Fig. 11. Porosity analysis.
To the best of our knowledge, this is the first work conducted on the hybrid system with LSW and surfactant for oil displacement aided by tomographic analysis. It provides an approach to understand the phenomena inside the system during displacement. Fines were not found in the effluents of any of the injected brines; however, tomographic analysis suggests that mineral dissolution and fines migration occurred in the present experiment.
Pu et al. [7] indicated that anhydrite can be dissolved when interacting with LSW. In the specific case of the present work, the characterization of the rock shows a high feldspate content, including albite (31%) and anorthite (30%), and the porous media did not contain kaolinite. As reported by Hadia et al. [33], these minerals can react with LSW10% and dissolve (Eq. (3)), which explains the porosity increase. Moreover, the increase in the pH of the effluents may be additional evidence for such reaction.
NaAlSi 3 O 8 + H 2 O HAlSi 3 O 8 + Na + + OH
Fogden et al. [52] highlighted the positive effects of rock dissolution, as the oil adhered to the fines is mobilized, but these particles can also be incorporated throughout the porous media, reducing porosity. Awolayo et al. [53] mentioned that the migration of fines can also cause fluid redirection, resulting in a better sweep of oil.
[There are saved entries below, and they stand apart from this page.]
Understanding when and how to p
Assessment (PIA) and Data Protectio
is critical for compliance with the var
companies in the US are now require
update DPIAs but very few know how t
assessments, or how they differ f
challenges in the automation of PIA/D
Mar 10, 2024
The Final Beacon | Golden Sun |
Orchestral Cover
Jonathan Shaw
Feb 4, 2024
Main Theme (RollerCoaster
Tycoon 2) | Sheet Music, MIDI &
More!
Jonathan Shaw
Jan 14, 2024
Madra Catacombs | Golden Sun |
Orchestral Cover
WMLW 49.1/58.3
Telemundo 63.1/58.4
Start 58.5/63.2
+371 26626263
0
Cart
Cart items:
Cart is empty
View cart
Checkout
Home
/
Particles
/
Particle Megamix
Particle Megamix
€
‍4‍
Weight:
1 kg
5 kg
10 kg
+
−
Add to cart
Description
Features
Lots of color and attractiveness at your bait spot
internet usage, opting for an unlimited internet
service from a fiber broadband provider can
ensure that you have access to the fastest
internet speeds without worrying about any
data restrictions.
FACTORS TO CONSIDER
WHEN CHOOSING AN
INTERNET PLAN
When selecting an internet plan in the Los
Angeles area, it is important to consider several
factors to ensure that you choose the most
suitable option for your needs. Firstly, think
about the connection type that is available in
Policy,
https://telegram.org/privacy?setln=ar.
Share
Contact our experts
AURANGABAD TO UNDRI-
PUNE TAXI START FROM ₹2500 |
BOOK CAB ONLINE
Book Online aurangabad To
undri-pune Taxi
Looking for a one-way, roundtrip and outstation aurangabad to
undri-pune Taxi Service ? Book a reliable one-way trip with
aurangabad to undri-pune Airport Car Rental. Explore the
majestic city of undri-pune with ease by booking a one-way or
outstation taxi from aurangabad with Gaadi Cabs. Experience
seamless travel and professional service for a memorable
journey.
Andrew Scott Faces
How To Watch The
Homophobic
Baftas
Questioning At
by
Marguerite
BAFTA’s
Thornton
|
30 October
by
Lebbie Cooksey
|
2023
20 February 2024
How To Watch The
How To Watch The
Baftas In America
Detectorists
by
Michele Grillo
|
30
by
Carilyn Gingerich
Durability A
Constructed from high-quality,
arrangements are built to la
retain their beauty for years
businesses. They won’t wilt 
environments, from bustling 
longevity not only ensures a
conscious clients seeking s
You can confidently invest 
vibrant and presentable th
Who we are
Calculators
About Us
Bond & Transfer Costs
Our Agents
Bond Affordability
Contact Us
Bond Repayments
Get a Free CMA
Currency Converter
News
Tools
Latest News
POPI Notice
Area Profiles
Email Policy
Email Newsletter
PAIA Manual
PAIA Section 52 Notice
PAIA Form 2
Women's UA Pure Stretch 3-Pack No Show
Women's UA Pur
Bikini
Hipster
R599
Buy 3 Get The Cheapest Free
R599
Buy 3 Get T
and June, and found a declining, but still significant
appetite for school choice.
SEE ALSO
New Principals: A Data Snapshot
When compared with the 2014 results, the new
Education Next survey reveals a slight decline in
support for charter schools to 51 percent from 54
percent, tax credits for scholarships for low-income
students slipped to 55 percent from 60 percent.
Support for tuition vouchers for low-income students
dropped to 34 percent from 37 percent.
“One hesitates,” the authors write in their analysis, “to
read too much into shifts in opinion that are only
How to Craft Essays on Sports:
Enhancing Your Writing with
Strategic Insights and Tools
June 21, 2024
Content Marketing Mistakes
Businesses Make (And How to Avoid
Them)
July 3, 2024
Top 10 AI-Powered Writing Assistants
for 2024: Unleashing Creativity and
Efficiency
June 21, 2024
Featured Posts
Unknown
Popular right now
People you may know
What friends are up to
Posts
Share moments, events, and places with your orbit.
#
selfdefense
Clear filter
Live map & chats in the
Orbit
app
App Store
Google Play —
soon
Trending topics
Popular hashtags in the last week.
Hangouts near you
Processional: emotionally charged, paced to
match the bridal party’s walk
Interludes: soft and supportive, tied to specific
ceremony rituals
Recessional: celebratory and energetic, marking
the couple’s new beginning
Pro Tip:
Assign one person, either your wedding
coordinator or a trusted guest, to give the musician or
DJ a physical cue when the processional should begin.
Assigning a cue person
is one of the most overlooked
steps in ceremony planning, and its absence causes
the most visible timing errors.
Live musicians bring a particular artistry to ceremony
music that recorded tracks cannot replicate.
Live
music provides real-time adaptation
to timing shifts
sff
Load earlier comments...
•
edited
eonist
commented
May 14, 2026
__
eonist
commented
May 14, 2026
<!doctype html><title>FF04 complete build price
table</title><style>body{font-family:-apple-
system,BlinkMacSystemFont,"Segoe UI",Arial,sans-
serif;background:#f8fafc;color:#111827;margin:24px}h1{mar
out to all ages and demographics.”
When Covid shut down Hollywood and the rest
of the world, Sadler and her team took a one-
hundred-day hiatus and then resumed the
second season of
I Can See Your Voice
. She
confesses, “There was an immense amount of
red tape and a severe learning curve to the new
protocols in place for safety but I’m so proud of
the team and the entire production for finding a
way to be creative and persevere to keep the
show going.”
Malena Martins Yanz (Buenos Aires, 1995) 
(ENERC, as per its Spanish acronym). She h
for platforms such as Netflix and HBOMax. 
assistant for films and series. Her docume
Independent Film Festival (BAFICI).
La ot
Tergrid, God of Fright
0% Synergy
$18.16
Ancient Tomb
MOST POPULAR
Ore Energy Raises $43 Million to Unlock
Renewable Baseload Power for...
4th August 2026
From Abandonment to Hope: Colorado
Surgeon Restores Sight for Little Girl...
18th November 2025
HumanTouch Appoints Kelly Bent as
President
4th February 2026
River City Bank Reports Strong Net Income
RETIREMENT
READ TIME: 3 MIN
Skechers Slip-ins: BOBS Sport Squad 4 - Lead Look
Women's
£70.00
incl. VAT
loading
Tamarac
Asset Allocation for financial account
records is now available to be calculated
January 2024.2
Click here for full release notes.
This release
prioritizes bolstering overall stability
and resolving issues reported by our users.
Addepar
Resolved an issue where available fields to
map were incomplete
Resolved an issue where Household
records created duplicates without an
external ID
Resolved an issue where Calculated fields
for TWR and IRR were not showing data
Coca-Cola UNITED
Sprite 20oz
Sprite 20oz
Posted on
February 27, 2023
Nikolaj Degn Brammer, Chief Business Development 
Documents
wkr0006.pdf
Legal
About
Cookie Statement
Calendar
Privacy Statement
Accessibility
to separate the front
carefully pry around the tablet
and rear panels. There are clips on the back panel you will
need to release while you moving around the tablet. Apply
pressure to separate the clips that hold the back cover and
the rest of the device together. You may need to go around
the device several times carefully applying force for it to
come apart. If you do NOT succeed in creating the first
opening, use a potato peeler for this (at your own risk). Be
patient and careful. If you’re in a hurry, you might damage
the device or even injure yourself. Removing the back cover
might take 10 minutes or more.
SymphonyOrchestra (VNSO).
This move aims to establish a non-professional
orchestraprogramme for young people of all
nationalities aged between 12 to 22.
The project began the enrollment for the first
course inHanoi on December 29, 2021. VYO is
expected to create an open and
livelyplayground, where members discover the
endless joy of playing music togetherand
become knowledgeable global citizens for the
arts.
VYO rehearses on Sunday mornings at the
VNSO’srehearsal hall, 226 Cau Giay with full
Recovery can also be favored due to rock dissolution which results in the exposure of underlying surfaces and the changes in wettability [34]. Additionally, as described by other reports [47], our work demonstrates that the presence of kaolinite is not necessary for the oil recovery with LSW flooding.

3. Conclusions

This paper presents a hybrid low salinity water and surfactant process as an alternative for oil recovery. This process achieved an increase of 11.4 percentage points in OOIP in the experiment for a complex system including heavy oil, with a low acid number and a porous media from a reservoir with low quartz content. The results show that some conditions are not necessary for oil recovery with LSW, such as the presence of kaolinite in the porous media, or oil with a high acid number.
The experimental evidence from this study shows that, during LSW10% flooding, various phenomena occurred, such as wettability alternation, mineral dissolution, fines migration, ionic exchange, pH change, and modification of oil composition. Therefore, the addition of LSW favors changes in the balances in the oil/rock/brine system. Moreover, multiple mechanisms occur in LSW process. However, not all mechanisms will be present in all systems, since the different phenomena will depend on the properties of the rocks, brines, crude oil, and environmental conditions, such as pH, temperature, and interaction time. Furthermore, these mechanisms act in a synergistic way.
During surfactant injection, IFT reduction and wettability alternation are the main mechanisms involved in the EOR process. In addition, tomographic analysis can provide information that allows a better understanding of the phenomena inside the core during the flooding experiment.
The hybrid process has the potential to be applied to heavy oils. However, given the complexity of the systems, more experimental work with materials from the reservoir is critically needed to have a better understanding of the mechanisms. Therefore, for each field, specific experimental design is required to assess the feasibility of the process on a larger scale.